Problem requirements
In the records that follow, locate every line with "hôpitaux" and extract it.

Exercise material
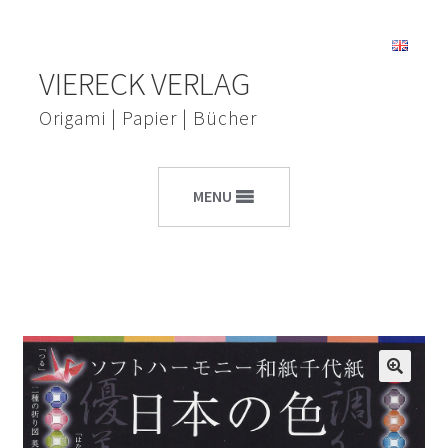
Zur
Zum
VIERECK VERLAG
Navigation
Inhalt
springen
springen
Origami | Papier | Bücher
MENU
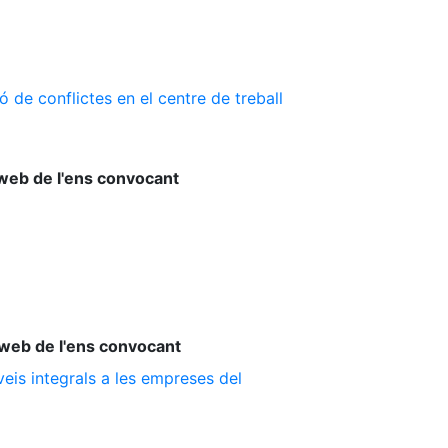
 de conflictes en el centre de treball
web de l'ens convocant
web de l'ens convocant
is integrals a les empreses del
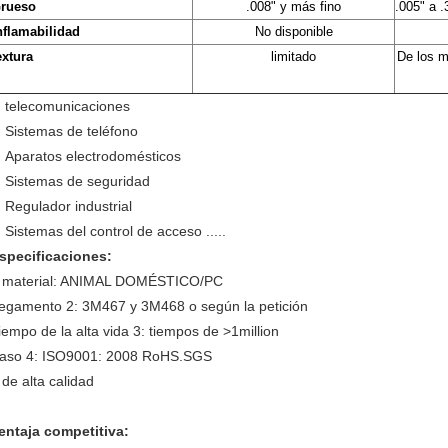
rueso
.008" y más fino
.005" a 
nflamabilidad
No disponible
extura
limitado
De los m
telecomunicaciones
Sistemas de teléfono
Aparatos electrodomésticos
Sistemas de seguridad
Regulador industrial
Sistemas del control de acceso .....
specificaciones:
 material: ANIMAL DOMÉSTICO/PC
egamento 2: 3M467 y 3M468 o según la petición
iempo de la alta vida 3: tiempos de >1million
aso 4: ISO9001: 2008 RoHS.SGS
 de alta calidad
entaja competitiva:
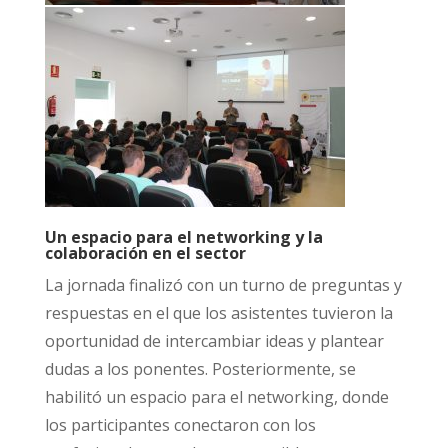
Un espacio para el networking y la
colaboración en el sector
La jornada finalizó con un turno de preguntas y
respuestas en el que los asistentes tuvieron la
oportunidad de intercambiar ideas y plantear
dudas a los ponentes. Posteriormente, se
habilitó un espacio para el networking, donde
los participantes conectaron con los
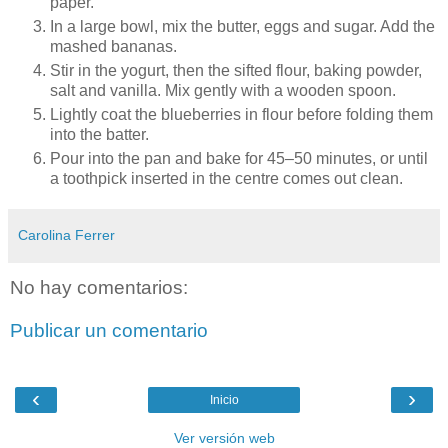
paper.
In a large bowl, mix the butter, eggs and sugar. Add the
mashed bananas.
Stir in the yogurt, then the sifted flour, baking powder,
salt and vanilla. Mix gently with a wooden spoon.
Lightly coat the blueberries in flour before folding them
into the batter.
Pour into the pan and bake for 45–50 minutes, or until
a toothpick inserted in the centre comes out clean.
Carolina Ferrer
No hay comentarios:
Publicar un comentario
‹
›
Inicio
Ver versión web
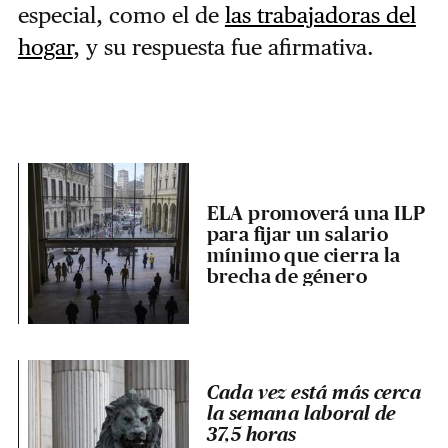
especial, como el de
las trabajadoras del
hogar
, y su respuesta fue afirmativa.
ELA promoverá una ILP
para fijar un salario
mínimo que cierra la
brecha de género
Cada vez está más cerca
la semana laboral de
37,5 horas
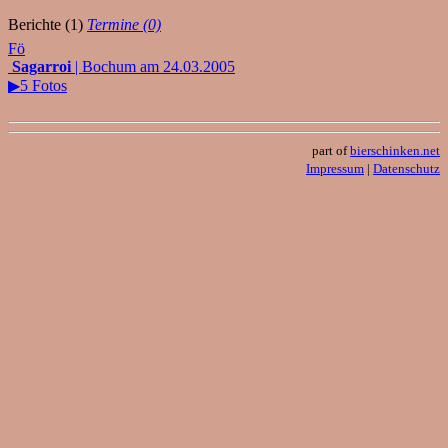
Berichte (1)
Termine (0)
Fö
Sagarroi
| Bochum am 24.03.2005
▶5 Fotos
part of
bierschinken.net
Impressum
|
Datenschutz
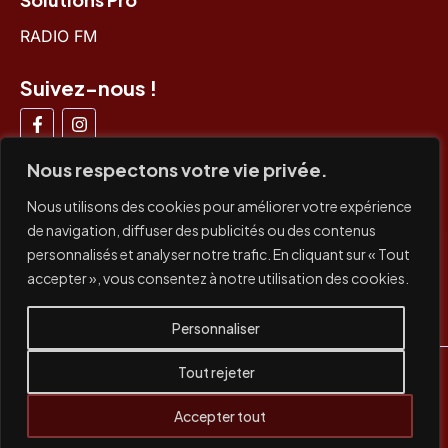
RADIO FM
Suivez-nous !
Nous respectons votre vie privée.
Nous utilisons des cookies pour améliorer votre expérience
de navigation, diffuser des publicités ou des contenus
Paiements acceptés
personnalisés et analyser notre trafic. En cliquant sur « Tout
accepter », vous consentez à notre utilisation des cookies.
CB /
CB x3
/ Paypal / Virement bancaire / Prélèvement
SEPA
Personnaliser
TVA non applicable, article 293 B du CGI
Tout rejeter
Copyright © 2019 - 2026. Tous droits réservés
Concept Radio
Accepter tout
Mentions Légales & Politique de confidentialité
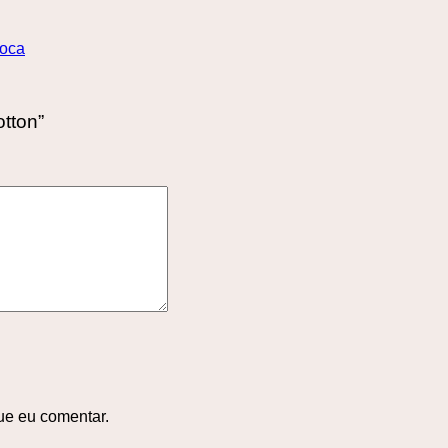
boca
tton”
ue eu comentar.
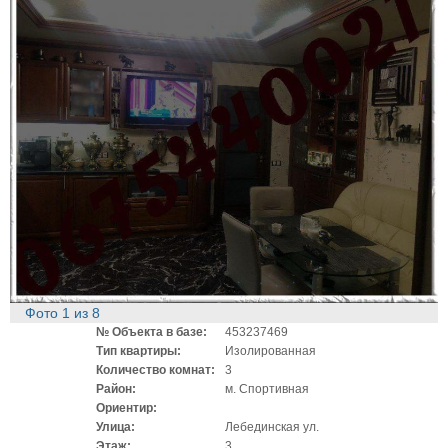
Фото
1
из
8
№ Объекта в базе:
453237469
Тип квартиры:
Изолированная
Количество комнат:
3
Район:
м. Спортивная
Ориентир:
Улица:
Лебединская ул.
Этаж:
3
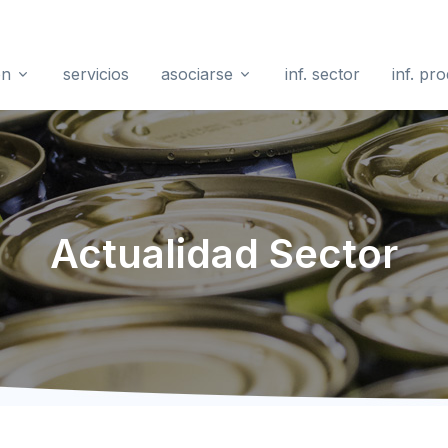
ón
servicios
asociarse
inf. sector
inf. pr
Actualidad Sector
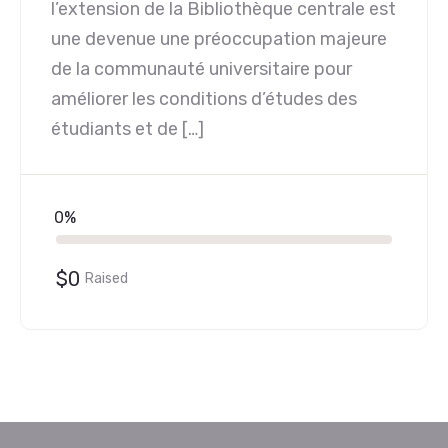
l’extension de la Bibliothèque centrale est
une devenue une préoccupation majeure
de la communauté universitaire pour
améliorer les conditions d’études des
étudiants et de […]
0%
$0
Raised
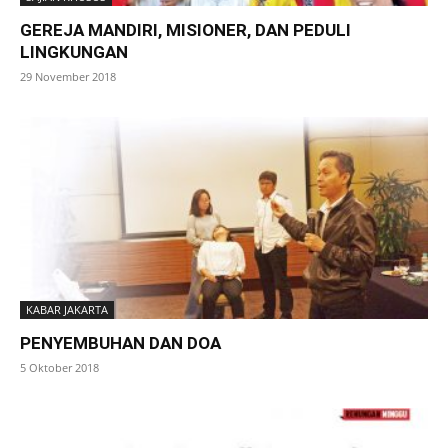
GEREJA MANDIRI, MISIONER, DAN PEDULI
LINGKUNGAN
29 November 2018
KABAR JAKARTA
PENYEMBUHAN DAN DOA
5 Oktober 2018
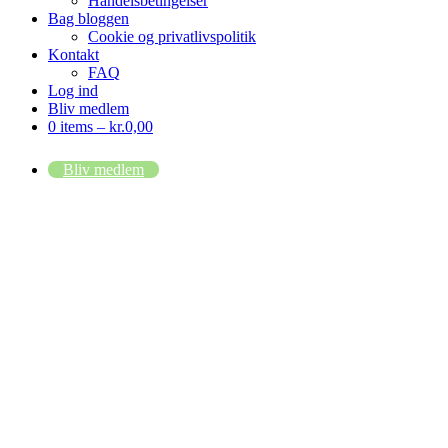
Handelsbetingelser
Bag bloggen
Cookie og privatlivspolitik
Kontakt
FAQ
Log ind
Bliv medlem
0 items –
kr.
0,00
Bliv medlem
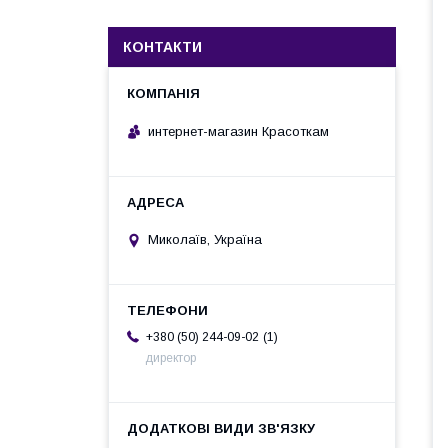
КОНТАКТИ
интернет-магазин Красоткам
Миколаїв, Україна
1
+380 (50) 244-09-02
директор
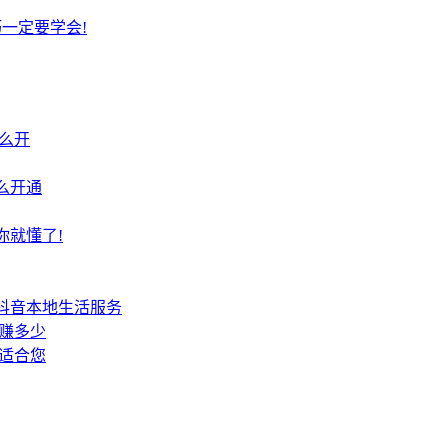
一定要学会!
么开
么开通
你就懂了!
抖音本地生活服务
赚多少
适合您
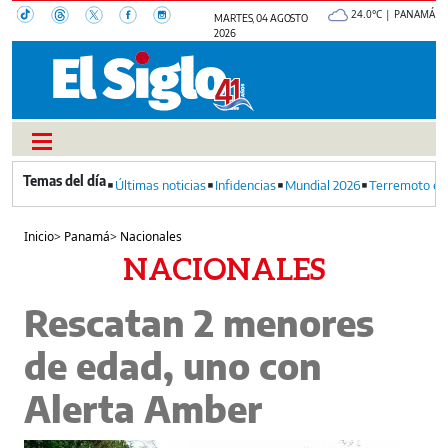
24.0°C | PANAMÁ
MARTES, 04 AGOSTO
2026
Últimas noticias
Infidencias
Mundial 2026
Terremoto en
Inicio
>
Panamá
>
Nacionales
NACIONALES
Rescatan 2 menores
de edad, uno con
Alerta Amber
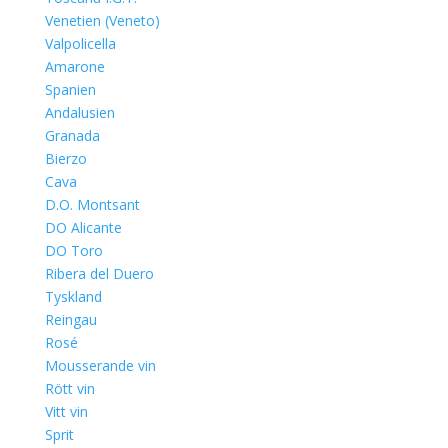
Venetien (Veneto)
Valpolicella
Amarone
Spanien
Andalusien
Granada
Bierzo
Cava
D.O. Montsant
DO Alicante
DO Toro
Ribera del Duero
Tyskland
Reingau
Rosé
Mousserande vin
Rött vin
Vitt vin
Sprit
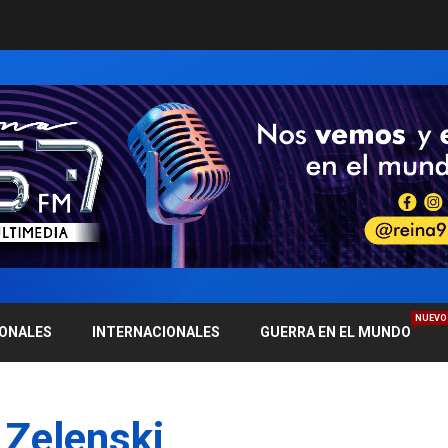
NUEVO
IONALES
INTERNACIONALES
GUERRA EN EL MUNDO
 Zelenski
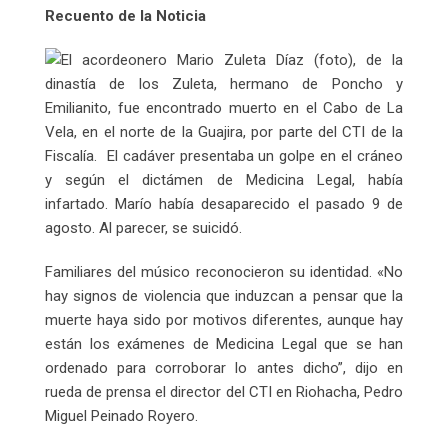
Recuento de la Noticia
El acordeonero Mario Zuleta Díaz (foto), de la
dinastía de los Zuleta, hermano de Poncho y
Emilianito, fue encontrado muerto en el Cabo de La
Vela, en el norte de la Guajira, por parte del CTI de la
Fiscalía. El cadáver presentaba un golpe en el cráneo
y según el dictámen de Medicina Legal, había
infartado. Marío había desaparecido el pasado 9 de
agosto. Al parecer, se suicidó.
Familiares del músico reconocieron su identidad. «No
hay signos de violencia que induzcan a pensar que la
muerte haya sido por motivos diferentes, aunque hay
están los exámenes de Medicina Legal que se han
ordenado para corroborar lo antes dicho”, dijo en
rueda de prensa el director del CTI en Riohacha, Pedro
Miguel Peinado Royero.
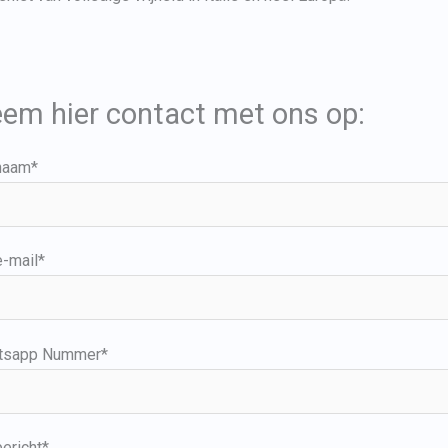
em hier contact met ons op:
naam*
-mail*
tsapp Nummer*
ericht*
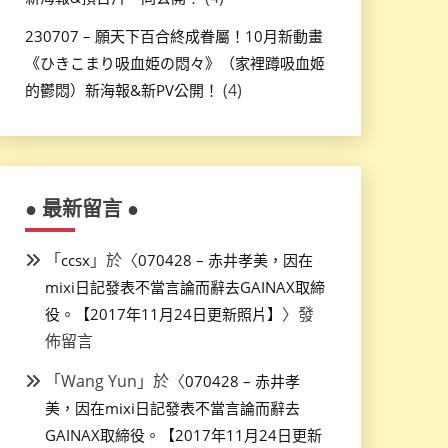
230707 – 願天下百合終成眷屬！10月新動畫
《ひきこまり吸血姫の悶々》（家裡蹲吸血姬
(4)
的鬱悶）新海報&新PV公開！
● 最新留言 ●
「
」於〈
ccsx
070428 – 赤井孝美，因在
mixi日記發表不當言論而辭去GAINAX取締
〉發
役。【2017年11月24日更新照片】
佈留言
「
Wang Yun
」於〈
070428 – 赤井孝
美，因在mixi日記發表不當言論而辭去
GAINAX取締役。【2017年11月24日更新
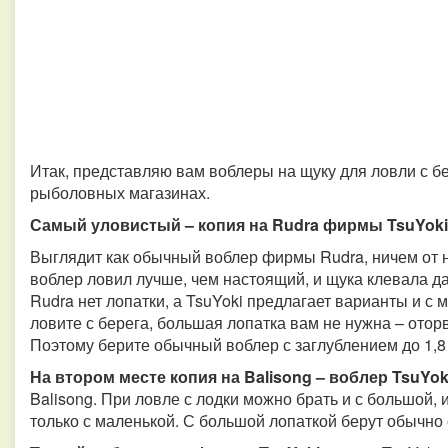
Итак, представляю вам воблеры на щуку для ловли с бер
рыболовных магазинах.
Самый уловистый – копия на Rudra фирмы TsuYoki 
Выглядит как обычный воблер фирмы Rudra, ничем от не
воблер ловил лучше, чем настоящий, и щука клевала даж
Rudra нет лопатки, а TsuYoki предлагает варианты и с 
ловите с берега, большая лопатка вам не нужна – оторв
Поэтому берите обычный воблер с заглублением до 1,8
На втором месте копия на Balisong – воблер TsuYok
Balisong. При ловле с лодки можно брать и с большой, и
только с маленькой. С большой лопаткой берут обычно 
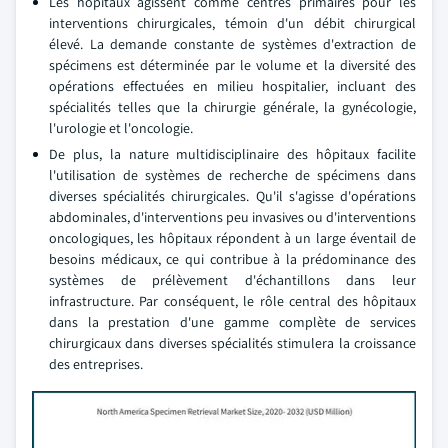
Les hôpitaux agissent comme centres primaires pour les
interventions chirurgicales, témoin d'un débit chirurgical
élevé. La demande constante de systèmes d'extraction de
spécimens est déterminée par le volume et la diversité des
opérations effectuées en milieu hospitalier, incluant des
spécialités telles que la chirurgie générale, la gynécologie,
l'urologie et l'oncologie.
De plus, la nature multidisciplinaire des hôpitaux facilite
l'utilisation de systèmes de recherche de spécimens dans
diverses spécialités chirurgicales. Qu'il s'agisse d'opérations
abdominales, d'interventions peu invasives ou d'interventions
oncologiques, les hôpitaux répondent à un large éventail de
besoins médicaux, ce qui contribue à la prédominance des
systèmes de prélèvement d'échantillons dans leur
infrastructure. Par conséquent, le rôle central des hôpitaux
dans la prestation d'une gamme complète de services
chirurgicaux dans diverses spécialités stimulera la croissance
des entreprises.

Reply
Les hôpitaux agissent comme centres primaires pour les
De plus, la nature multidisciplinaire des hôpitaux facilite
oncologiques, les hôpitaux répondent à un large éventail de
infrastructure. Par conséquent, le rôle central des hôpitaux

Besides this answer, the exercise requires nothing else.